Whenobstructiverespiratoryinsufficiency, airwaycanbebrokenduetotheirnarrow, leadingtoincreasedresistancetoairmovement (wheninhaledforensicparticles, thickeningofthewallsofairwaysduetoinflammation, musclespasmofthelarynx, bronchialcompressionduetoswelling, inflammation, enlargedthyroidgland .)
Emphysema • In emphysema the lungs lose their elasticity and stretch considerably with less transpulmonary pressure, so there is lack of pressure from within bronchioles - their clearance decreases, increases resistance to air movement, difficult breath. • Exhalation becomes active due to decreased elasticity of the lungs, the pressure increases and bronchioles collapse, so alveoli are filled with residual air.
Pathology of the lung in end-stage cystic fibrosis Key features are: • the widespread mucus impaction of airways and bronchiectasis (U); • small cysts (C); • hemorrhagic pneumonia in lower lobe.
Atelectasis • Atelectasis caused by airway obstruction and absorption of air from the involved lung area on the left and by compression of lung tissue on the right.
Atelectasis • The right lung of an infant (left side of photo) is pale and expanded by air, whereas the left lung is collapsed.
Asphyxia • The first stage is characterized by deep and rapid breathing with a predominance of inspiratory phase (inspiratory dyspnea).• In the second stage begins a gradual decline in respiration rate against the background of deep respiratory movements. Phase exhalation prevails over the inspiratory phase (expiratory dyspnea).• In the third stage of the frequency and depth of respiratory movements decreased steadily up to a complete stop breathing. After a short term of absent respiration (preterminal pause) several rare deep respiratory movements are observed (terminal or agonic, breathing).• Stimulation of breathing at the beginning of asphyxia associated with direct and reflex excitation of carbon dioxide and respiratory center hipoksemichnoyu blood. With the growth inhibition of hypoxic brain come the respiratory center and complete paralysis of its functions. The appearance of terminal respiration explained by the excitation of neurons of the caudal medulla oblongata.
Obstruction of larynx leads to hypoxia А – normal larynx; В – Obstruction of larynx from edema caused by croup.

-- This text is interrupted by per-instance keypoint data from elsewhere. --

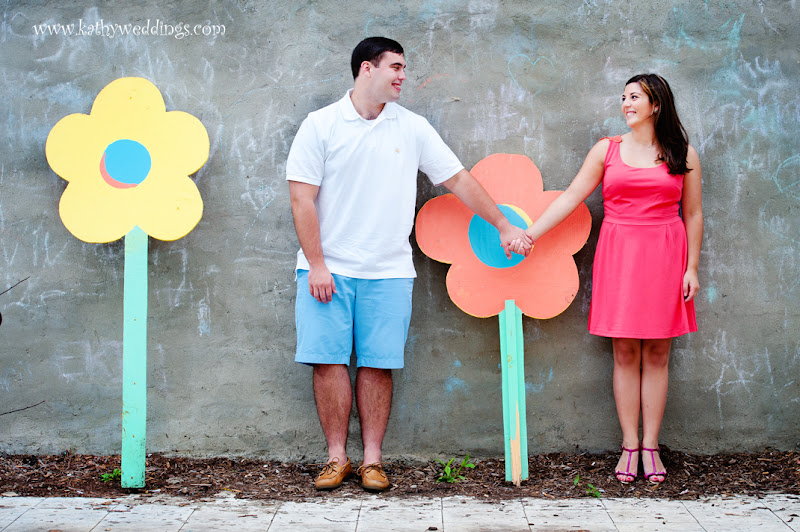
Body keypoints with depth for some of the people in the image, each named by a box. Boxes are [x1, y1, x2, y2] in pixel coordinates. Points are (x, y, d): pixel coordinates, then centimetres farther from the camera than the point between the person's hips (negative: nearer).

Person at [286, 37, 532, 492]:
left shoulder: (413, 128, 7)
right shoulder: (321, 125, 0)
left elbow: (459, 179, 10)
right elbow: (302, 198, -3)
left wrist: (504, 226, 8)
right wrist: (316, 265, -9)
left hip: (388, 271, 1)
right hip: (328, 269, -1)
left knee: (378, 364, 1)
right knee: (329, 360, -2)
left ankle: (373, 458, 11)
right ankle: (337, 457, 10)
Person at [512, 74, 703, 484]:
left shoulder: (683, 155, 5)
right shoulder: (607, 150, 7)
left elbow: (693, 214, 7)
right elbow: (571, 197, 3)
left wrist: (691, 268, 1)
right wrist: (529, 233, -6)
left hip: (665, 256, 0)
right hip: (619, 253, 0)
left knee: (657, 354, 2)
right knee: (625, 353, 1)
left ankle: (651, 446, 10)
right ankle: (629, 446, 8)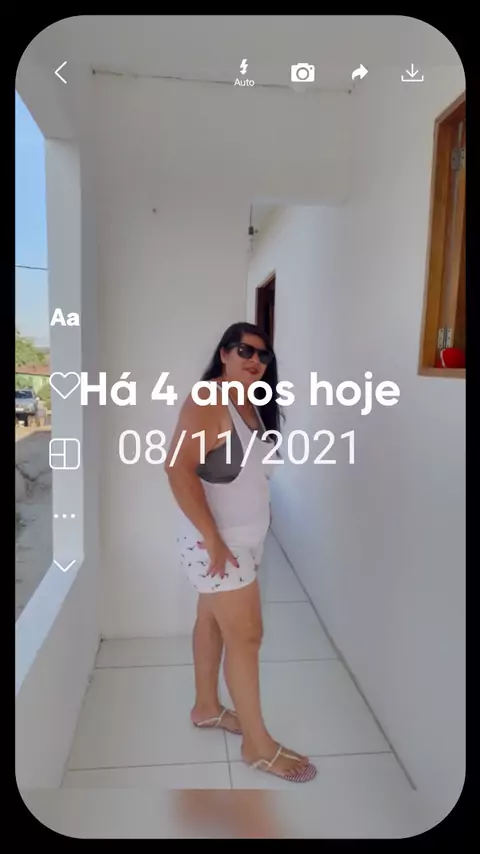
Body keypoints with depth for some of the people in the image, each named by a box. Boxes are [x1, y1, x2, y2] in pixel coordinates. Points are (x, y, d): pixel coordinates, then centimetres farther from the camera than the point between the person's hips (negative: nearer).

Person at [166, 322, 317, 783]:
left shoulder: (252, 405, 9)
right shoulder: (207, 400, -18)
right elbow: (178, 467, -27)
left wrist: (246, 533, 12)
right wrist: (213, 538, -26)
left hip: (245, 538, 8)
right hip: (215, 541, -8)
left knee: (212, 622, 20)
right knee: (245, 635, -1)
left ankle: (206, 707, 37)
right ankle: (257, 744, 15)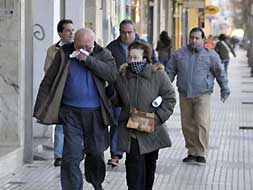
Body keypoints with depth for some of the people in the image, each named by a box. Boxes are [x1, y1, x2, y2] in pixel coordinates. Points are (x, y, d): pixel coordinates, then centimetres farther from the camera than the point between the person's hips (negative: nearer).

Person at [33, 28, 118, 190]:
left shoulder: (103, 55, 1)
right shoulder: (64, 55, 1)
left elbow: (113, 75, -16)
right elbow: (48, 82, 2)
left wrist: (88, 60, -19)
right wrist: (41, 110, -6)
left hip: (95, 113, 1)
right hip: (71, 112, -1)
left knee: (96, 152, 14)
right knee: (71, 155, -8)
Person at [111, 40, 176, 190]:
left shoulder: (158, 74, -7)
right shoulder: (122, 75, 1)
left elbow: (170, 99, -5)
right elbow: (118, 100, 14)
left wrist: (158, 117, -14)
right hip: (130, 130, 0)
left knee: (150, 163, 16)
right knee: (134, 163, -12)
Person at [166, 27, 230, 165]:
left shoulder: (210, 55, 3)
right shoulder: (179, 54, 9)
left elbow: (220, 73, 8)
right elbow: (170, 72, 14)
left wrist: (224, 90, 7)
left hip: (202, 95, -3)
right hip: (184, 96, 3)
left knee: (202, 124, -13)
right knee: (187, 125, 7)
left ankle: (201, 154, -8)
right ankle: (192, 152, 18)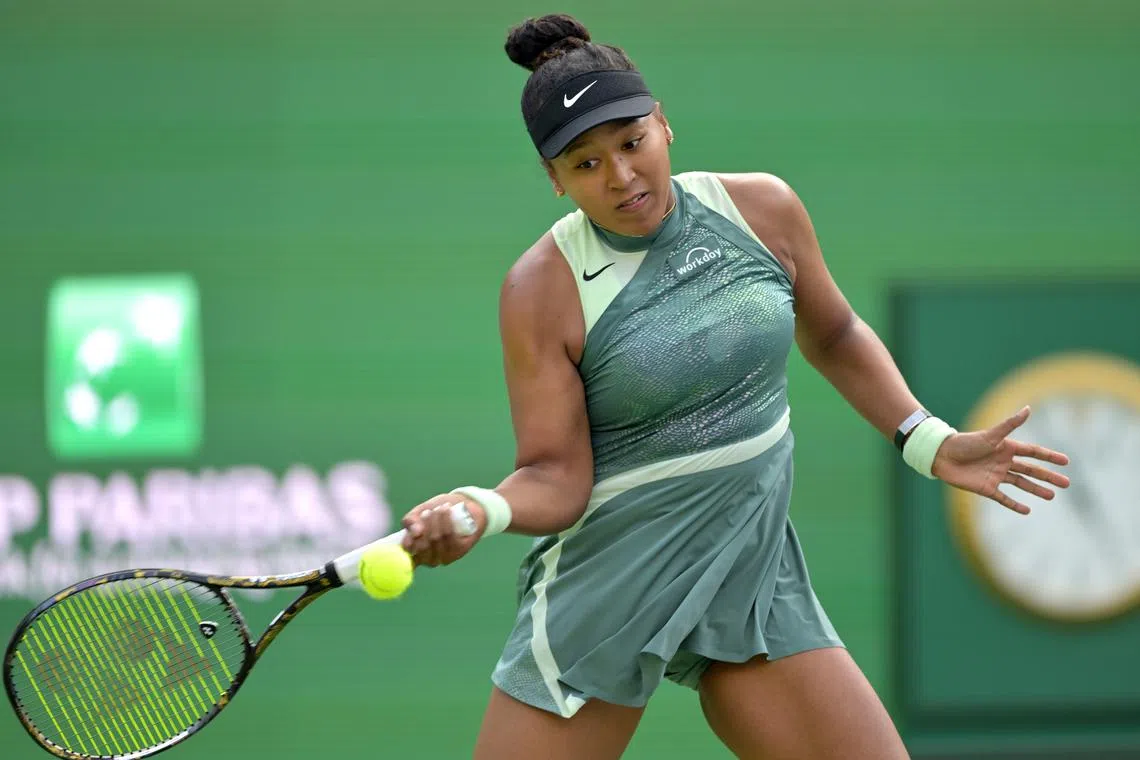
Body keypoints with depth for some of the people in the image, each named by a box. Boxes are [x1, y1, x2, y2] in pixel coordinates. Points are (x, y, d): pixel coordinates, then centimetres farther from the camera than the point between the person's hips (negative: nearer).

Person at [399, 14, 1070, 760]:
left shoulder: (761, 209, -2)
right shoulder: (544, 288, -12)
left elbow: (834, 338, 17)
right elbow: (556, 480, -12)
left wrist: (927, 440, 7)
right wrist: (482, 509, -32)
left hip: (753, 573, 3)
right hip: (606, 586, -3)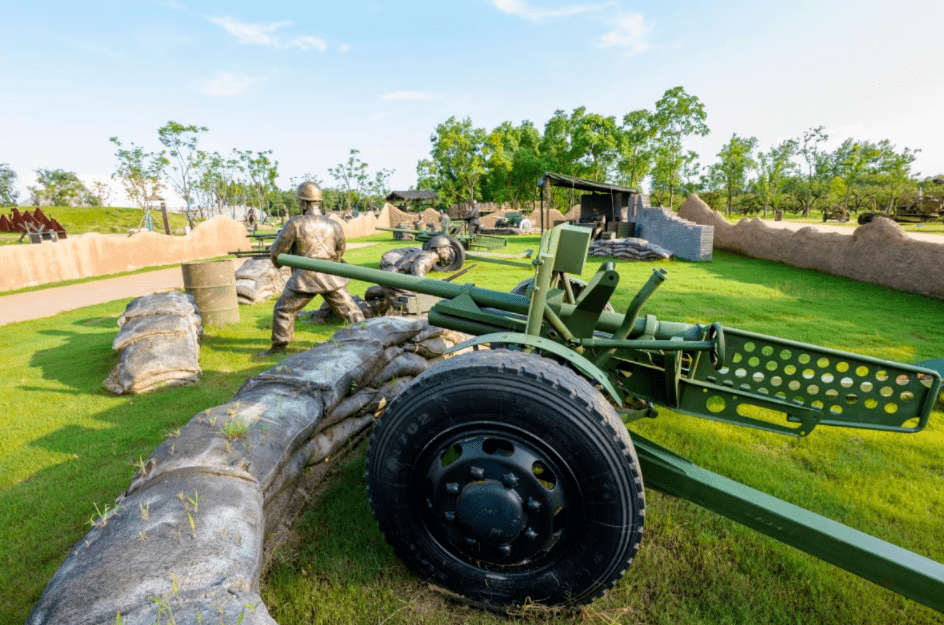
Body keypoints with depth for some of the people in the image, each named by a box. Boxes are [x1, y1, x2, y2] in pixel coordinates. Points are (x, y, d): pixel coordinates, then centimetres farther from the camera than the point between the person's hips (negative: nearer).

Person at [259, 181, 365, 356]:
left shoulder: (295, 223, -8)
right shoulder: (334, 226, 2)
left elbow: (277, 251, -1)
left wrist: (277, 262, 21)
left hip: (305, 279, -2)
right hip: (330, 277, 3)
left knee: (284, 311, 15)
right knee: (349, 310, 9)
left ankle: (278, 348, 23)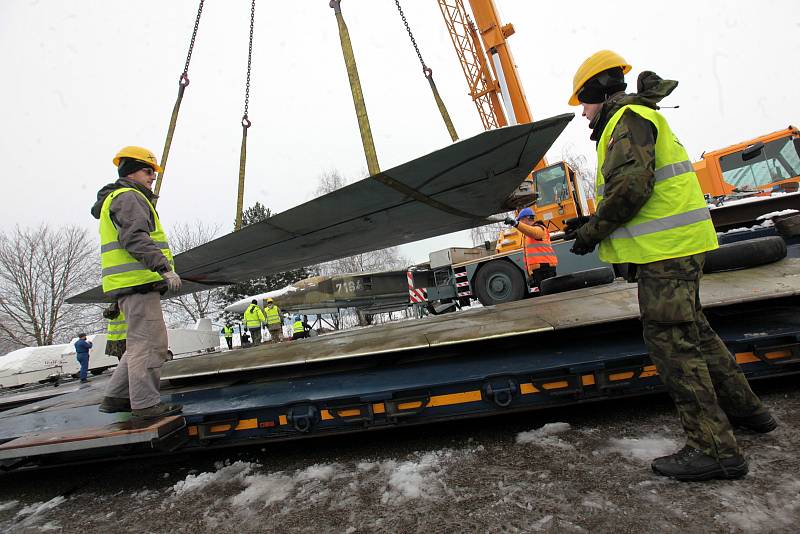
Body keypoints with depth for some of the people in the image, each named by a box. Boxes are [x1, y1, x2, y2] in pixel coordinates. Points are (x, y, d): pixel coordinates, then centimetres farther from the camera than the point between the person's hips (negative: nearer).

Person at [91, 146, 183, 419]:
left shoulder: (118, 199, 29)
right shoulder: (128, 197, -5)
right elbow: (135, 238, -20)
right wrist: (164, 267, -26)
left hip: (134, 284, 11)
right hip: (138, 281, -11)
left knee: (141, 342, 15)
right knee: (149, 343, -9)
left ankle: (116, 397, 20)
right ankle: (146, 403, -5)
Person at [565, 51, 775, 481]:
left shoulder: (628, 119, -9)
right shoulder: (635, 118, 24)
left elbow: (629, 188, -23)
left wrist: (592, 231, -12)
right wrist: (593, 224, 14)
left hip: (666, 250, -11)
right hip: (677, 244, 11)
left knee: (672, 341, -7)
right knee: (692, 330, 21)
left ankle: (715, 448, 1)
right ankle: (745, 408, 36)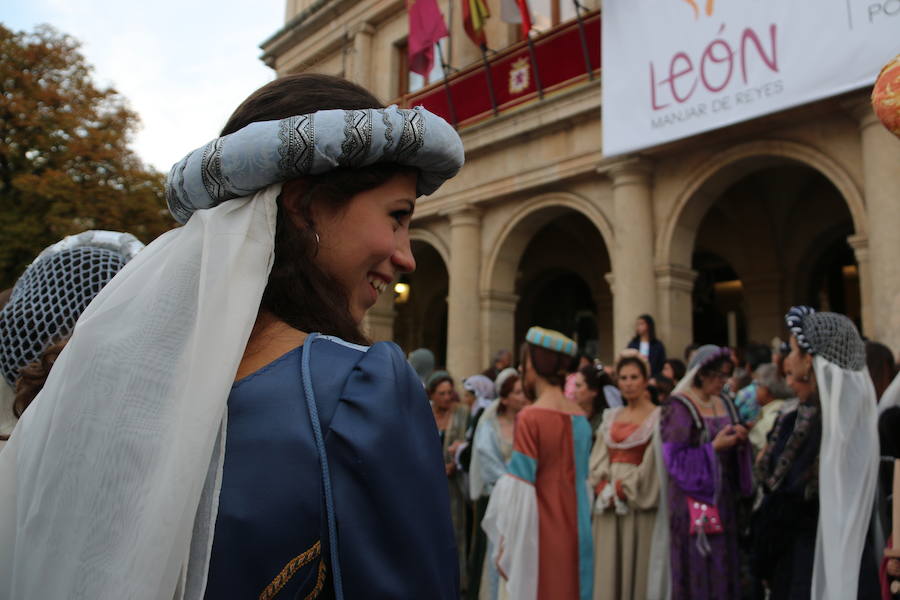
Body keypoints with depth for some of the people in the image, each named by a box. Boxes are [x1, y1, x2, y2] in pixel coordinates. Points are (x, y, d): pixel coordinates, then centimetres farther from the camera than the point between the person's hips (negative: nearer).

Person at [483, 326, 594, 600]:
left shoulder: (530, 417, -16)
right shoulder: (580, 418, 3)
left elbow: (520, 490, -15)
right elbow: (581, 479, 11)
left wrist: (505, 547, -7)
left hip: (539, 536, -6)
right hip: (573, 534, 6)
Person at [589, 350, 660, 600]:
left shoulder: (658, 417, -1)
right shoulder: (611, 417, 13)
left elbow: (653, 462, -10)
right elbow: (599, 458, 8)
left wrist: (623, 489, -13)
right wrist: (602, 488, -8)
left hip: (638, 502, -4)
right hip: (608, 501, 4)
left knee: (636, 564, 0)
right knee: (608, 566, 6)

Violation of ventilation-perfusion ratio • To maintain the gas composition of blood it is important to not only the absolute value of alveolar ventilation, but the proper balance between ventilation and perfusion lung. The amount of blood flowing through the lungs for 1 min, equal to 4.5-5 liters, approximately corresponds to the value cardiac output.• The optimal ratio of alveolar ventilation and perfusion lung is 0.8 (4 l/ 5 l). It may vary upward or downward. In both cases, normal blood gas composition can not provide.• The predominance of ventilation pressure of oxygen in the alveoli in blood is sufficient, but blood carry out too much carbon dioxide (hipokapniya). If, however, ventilation is slower than perfusion, hypoxemia and hypercapnia occur.